GHOSLIGHT
de Kelly O'Sullivan et Alex Thompson ****
Avec Keith Kupferer, Dolly de Leon, Katherine Mallen Kupferer, Tara Mallen
Dan est employé sur des chantiers de voirie à Chicago.
Son manque d'attention le met parfois en danger sur la chaussée (et l'on peut constater que les réactions agressivo-débiles des automobilistes à l'égard de ceux qui travaillent sur les routes ne sont pas une exclusivité franco-française). Interpelé par une comédienne gênée par le bruit des travaux dans le quartier, il pousse la porte de la salle de répétition. La troupe amateur répète une pièce de Shakespeare, Roméo et Juliette ("Romeo Romeo pourquoi es-tu Romeo ?"). Dan participe à une lecture et intègre finalement la compagnie sans en avertir sa femme et sa fille. A la maison, l'ambiance est souvent tendue notamment en raison du comportement agressif de Daisy l'ado, comportement qui provoque d'ailleurs une convocation des parents dans son établissement scolaire.
Je me rendais dans mon cinéma préféré pour voir Ce nouvel an qui n'est jamais arrivé, film roumain sur la fin de règne de Ceaușescu. Complet ! Apparemment la mort d'un dictateur intéresse davantage qu'une énième version de Shakespeare. Je comprenais jusqu'à ce que je découvre ce film, car pour ne pas m'être déplacée pour rien, je me suis rabattue sur ce Ghostlight qui était pourtant en toute fin sur la liste de mes envies. La bande-annonce me laissait supposer un film anglais un peu gnan gnan et prévisible. Comme quoi les bandes annonces sont souvent mal faites et j'avais tout faux puisque le film est américain et j'ai assisté à un spectacle magnifique, tendre, délicat et finalement bouleversant. J'ai fini comme une flaque à renifler (car les flaques reniflent, oui) et me moucher dans mon écharpe. Donc, soyez plus prévoyants : prenez des mouchoirs !

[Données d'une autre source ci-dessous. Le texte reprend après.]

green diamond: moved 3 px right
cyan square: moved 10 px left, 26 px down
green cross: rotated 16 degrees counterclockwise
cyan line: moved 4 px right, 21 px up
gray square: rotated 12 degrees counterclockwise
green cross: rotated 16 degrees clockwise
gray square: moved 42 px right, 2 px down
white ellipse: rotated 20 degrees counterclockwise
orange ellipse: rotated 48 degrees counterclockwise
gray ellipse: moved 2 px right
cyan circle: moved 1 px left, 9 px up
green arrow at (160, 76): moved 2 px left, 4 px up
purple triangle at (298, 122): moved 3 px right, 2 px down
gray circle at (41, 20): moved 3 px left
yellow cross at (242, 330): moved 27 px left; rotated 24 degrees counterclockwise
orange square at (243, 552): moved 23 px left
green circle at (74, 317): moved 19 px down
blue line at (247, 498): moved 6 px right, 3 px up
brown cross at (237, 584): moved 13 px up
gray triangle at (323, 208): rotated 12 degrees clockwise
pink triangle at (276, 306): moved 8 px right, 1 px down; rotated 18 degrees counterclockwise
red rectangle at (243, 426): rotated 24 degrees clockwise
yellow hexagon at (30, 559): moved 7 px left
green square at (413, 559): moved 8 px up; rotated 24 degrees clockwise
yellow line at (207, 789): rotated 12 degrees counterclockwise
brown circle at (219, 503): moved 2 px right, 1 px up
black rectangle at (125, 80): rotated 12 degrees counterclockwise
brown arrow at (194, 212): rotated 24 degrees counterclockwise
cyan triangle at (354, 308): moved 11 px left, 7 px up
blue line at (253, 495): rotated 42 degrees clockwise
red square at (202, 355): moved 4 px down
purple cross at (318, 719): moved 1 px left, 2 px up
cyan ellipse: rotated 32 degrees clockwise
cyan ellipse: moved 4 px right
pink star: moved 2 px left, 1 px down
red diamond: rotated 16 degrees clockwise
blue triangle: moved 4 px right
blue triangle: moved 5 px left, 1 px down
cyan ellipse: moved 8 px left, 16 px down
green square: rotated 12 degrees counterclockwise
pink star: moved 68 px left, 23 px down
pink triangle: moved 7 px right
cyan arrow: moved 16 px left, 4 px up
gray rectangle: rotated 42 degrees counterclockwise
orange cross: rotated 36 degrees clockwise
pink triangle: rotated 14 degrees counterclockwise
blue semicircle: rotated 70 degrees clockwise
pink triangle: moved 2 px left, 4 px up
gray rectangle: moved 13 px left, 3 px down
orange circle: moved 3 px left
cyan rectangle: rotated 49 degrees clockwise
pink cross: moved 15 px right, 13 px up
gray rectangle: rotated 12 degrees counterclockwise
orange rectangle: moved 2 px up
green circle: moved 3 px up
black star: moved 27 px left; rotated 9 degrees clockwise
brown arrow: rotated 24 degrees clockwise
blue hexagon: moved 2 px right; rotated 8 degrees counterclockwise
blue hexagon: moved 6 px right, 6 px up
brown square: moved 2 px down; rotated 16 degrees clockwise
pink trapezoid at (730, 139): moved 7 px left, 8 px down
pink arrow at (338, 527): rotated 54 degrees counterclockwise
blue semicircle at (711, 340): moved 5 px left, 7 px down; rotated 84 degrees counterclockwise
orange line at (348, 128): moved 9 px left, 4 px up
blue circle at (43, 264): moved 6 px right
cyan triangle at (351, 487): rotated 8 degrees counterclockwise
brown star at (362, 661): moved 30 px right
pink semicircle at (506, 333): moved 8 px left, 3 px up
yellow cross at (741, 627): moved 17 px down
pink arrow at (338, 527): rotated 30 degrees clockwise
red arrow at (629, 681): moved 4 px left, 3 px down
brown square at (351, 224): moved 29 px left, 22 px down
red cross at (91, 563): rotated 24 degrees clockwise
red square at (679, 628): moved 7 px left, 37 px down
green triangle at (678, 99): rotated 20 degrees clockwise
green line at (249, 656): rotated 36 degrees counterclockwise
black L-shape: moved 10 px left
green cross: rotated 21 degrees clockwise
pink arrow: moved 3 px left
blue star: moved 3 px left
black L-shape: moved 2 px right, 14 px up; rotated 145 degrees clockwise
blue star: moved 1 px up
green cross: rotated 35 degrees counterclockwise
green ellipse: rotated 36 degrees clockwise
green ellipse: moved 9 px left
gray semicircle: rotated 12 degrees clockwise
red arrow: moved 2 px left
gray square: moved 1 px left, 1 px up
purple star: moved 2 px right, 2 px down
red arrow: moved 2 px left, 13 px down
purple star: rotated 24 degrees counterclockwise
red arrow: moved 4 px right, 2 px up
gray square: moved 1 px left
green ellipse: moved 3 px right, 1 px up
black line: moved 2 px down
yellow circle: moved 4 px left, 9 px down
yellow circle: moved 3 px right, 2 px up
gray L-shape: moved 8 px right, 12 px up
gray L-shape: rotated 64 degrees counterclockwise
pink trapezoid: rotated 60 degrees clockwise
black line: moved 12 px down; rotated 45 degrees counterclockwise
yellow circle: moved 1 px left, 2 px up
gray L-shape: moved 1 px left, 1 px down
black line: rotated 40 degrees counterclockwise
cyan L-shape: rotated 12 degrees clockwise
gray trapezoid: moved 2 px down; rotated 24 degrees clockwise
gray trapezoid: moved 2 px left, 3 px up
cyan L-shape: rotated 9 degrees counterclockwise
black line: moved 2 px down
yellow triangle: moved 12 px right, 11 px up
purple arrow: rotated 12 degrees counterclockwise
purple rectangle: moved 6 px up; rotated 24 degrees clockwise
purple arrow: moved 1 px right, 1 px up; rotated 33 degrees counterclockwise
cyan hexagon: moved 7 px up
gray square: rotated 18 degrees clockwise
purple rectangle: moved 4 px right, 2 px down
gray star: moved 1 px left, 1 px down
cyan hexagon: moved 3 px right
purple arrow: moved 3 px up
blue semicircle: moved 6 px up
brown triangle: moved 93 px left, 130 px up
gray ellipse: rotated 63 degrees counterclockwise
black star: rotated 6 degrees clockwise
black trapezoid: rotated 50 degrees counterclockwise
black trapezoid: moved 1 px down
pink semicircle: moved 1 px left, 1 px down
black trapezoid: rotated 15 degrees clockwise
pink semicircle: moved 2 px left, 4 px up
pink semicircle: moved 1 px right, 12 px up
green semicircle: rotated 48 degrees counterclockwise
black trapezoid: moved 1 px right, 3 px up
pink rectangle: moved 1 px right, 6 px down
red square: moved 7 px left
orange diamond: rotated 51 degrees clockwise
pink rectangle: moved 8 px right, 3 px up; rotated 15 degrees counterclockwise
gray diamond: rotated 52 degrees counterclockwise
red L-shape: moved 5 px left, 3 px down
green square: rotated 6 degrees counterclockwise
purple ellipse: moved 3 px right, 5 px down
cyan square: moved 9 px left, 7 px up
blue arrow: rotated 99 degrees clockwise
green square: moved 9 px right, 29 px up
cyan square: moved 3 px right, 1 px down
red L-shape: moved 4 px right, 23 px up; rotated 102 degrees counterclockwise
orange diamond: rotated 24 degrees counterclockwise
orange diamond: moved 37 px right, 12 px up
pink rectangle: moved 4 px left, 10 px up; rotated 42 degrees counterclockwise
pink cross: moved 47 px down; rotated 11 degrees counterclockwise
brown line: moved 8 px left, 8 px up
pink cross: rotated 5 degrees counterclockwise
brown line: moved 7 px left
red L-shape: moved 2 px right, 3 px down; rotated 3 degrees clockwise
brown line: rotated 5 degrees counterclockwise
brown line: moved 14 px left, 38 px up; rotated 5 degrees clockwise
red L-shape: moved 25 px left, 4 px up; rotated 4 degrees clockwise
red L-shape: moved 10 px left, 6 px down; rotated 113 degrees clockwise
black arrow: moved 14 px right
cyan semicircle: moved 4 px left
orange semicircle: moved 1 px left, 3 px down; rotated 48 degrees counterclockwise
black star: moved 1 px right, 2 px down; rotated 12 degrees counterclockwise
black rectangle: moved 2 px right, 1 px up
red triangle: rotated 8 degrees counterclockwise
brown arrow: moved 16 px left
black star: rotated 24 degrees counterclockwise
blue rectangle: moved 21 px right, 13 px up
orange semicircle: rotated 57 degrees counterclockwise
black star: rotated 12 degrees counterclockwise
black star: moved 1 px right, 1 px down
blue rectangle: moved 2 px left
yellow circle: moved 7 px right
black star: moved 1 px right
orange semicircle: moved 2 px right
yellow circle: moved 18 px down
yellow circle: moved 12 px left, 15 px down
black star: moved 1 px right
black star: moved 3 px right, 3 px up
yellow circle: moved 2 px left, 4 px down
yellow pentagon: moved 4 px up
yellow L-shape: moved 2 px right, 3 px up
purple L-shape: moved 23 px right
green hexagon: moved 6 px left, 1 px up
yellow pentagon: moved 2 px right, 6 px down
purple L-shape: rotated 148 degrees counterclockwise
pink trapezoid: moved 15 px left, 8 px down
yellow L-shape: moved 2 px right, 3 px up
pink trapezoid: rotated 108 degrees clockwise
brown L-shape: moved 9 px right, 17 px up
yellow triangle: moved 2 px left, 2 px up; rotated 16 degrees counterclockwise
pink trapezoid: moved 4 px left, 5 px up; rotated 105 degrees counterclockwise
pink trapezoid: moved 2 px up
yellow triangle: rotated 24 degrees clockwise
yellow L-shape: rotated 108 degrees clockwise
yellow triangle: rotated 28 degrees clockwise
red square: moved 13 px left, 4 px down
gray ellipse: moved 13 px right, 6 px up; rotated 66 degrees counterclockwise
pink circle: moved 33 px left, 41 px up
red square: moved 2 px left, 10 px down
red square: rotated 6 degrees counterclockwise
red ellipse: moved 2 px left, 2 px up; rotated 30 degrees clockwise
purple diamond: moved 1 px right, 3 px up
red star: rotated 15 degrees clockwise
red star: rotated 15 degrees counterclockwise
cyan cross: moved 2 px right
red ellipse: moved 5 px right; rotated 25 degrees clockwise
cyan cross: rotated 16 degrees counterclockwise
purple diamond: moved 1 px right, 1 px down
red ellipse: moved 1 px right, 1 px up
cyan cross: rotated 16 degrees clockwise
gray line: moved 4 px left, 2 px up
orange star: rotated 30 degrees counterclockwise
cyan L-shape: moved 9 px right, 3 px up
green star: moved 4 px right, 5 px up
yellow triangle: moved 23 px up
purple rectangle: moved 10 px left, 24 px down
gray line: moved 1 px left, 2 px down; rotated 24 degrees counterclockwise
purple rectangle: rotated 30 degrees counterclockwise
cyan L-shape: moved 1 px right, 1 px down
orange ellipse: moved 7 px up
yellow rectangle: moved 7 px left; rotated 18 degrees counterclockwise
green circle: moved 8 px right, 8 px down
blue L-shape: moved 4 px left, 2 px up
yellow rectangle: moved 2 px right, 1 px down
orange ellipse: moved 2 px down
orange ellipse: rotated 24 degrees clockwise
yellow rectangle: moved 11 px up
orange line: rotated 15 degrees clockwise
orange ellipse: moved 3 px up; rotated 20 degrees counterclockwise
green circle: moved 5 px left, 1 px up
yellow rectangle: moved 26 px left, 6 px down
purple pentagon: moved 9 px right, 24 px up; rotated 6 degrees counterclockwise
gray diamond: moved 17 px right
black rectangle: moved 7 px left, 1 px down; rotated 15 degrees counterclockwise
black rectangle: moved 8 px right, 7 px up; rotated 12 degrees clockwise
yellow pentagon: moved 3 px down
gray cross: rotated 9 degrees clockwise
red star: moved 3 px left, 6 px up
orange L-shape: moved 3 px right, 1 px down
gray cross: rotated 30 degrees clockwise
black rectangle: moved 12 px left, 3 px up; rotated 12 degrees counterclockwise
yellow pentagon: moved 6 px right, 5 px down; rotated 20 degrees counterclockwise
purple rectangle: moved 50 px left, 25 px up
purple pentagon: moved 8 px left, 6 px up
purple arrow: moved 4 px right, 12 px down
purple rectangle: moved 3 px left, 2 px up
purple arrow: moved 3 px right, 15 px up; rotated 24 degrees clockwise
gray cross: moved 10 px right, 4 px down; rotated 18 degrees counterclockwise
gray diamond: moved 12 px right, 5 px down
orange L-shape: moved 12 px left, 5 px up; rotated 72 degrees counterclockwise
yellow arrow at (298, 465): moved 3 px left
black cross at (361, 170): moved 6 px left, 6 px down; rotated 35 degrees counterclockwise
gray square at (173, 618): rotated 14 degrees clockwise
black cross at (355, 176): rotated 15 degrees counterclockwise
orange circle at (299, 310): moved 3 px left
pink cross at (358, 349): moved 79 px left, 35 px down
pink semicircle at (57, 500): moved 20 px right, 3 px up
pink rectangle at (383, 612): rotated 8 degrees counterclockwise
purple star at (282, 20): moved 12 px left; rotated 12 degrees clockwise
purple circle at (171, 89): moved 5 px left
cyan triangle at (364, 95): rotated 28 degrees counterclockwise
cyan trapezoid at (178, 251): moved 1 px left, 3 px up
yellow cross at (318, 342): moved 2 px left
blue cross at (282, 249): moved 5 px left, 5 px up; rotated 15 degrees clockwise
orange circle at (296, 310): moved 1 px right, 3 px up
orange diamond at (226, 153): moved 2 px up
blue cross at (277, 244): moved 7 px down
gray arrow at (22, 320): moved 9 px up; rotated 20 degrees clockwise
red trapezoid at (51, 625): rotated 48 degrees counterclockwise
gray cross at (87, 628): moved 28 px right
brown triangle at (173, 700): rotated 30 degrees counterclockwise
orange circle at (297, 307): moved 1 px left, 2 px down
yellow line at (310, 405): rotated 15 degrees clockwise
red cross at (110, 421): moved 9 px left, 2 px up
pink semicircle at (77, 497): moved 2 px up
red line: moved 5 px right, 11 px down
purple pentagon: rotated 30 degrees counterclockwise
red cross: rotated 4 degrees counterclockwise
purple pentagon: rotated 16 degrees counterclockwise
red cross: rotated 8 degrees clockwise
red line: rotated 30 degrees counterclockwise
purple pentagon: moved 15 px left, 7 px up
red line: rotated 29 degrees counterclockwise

Si comme moi vous vous interrogez sur la signification du titre que l'on peut traduire littéralement par lumière fantôme... sachez que dans les pays anglo-saxons, le terme "ghosligths" désigne les veilleuses, généralement sur trépied, qui restent allumées au centre des scènes de théâtre la nuit. Tout s'illumine puisqu'il sera beaucoup question de théâtre.
Je vous en dirai un minimum pour vous laisser comme moi toute la surprise des raisons des uns et des autres que l'on pressent et découvre peu à peu. C'est très habilement et subtilement mené. On comprend pourquoi cette jeune fille rageuse ne profère plus que des "gros mots", pourquoi les parents peinent tant à la "recadrer". Un petit quiproquo entre la femme et le mari vient corser provisoirement l'affaire mais on est surtout face à une famille ordinaire qui trouve dans le théâtre bien des compensations face à l'injustice de la vie. La résolution des problèmes peut paraître peut-être un peu simpliste mais j'étais heureuse que les réalisateurs choisissent délibérément la lumière et nous rendent complice de l'évolution de cette famille attachante qui réussit enfin à se parler.
Le théâtre est au coeur du processus de réparation. Le théâtre comme moyen de panser ses plaies, de calmer la douleur. Pourquoi pas ? Le parallèle entre une pièce qui date de 1597 (avec des libertés notamment concernant l'âge des protagonistes absolument savoureuses) et les évènements de 2025 finit par être particulièrement pertinent jusqu'à ce moment théâtral qui met KO. Avant cela, il y aura eu l'étreinte douce, progressive de tout un groupe, silencieuse, plus réconfortante que mille mots.
Pour vous faire frémir d'émotion, il y a des acteurs. Tous inconnus et amateurs (si j'ai bien compris) sauf Dolly de Leon plus aguerrie. Pour jouer la famille, les réalisateurs ont choisi une vraie famille. Ainsi la merveilleuse et jeune Katherine Mallen Kupferer joue avec ses propres parents. Tout le long du film on peut observer cette connivence et cette alchimie assez exceptionnelles. Tout s'explique. On y croit à cette famille qui souffre. Mais c'est le père, ce grand gaillard qui explose ou quitte la pièce si les choses ne lui conviennent pas, avec sa pudeur, sa douleur, son mutisme qui plus encore que sa fille de la vie et du cinéma pourtant formidable, vous fera frissonner et sangloter.
Allez voir ce grand et beau film infiniment humain qui vous cueille jamais là où on l'attend !
Vous savez ce genre de film qu'on a envie de prendre dans ses bras...
Commentaires
Vu aucune bande annonce et l affiche ne me donnait pas envie. Mais ta critique donne envie.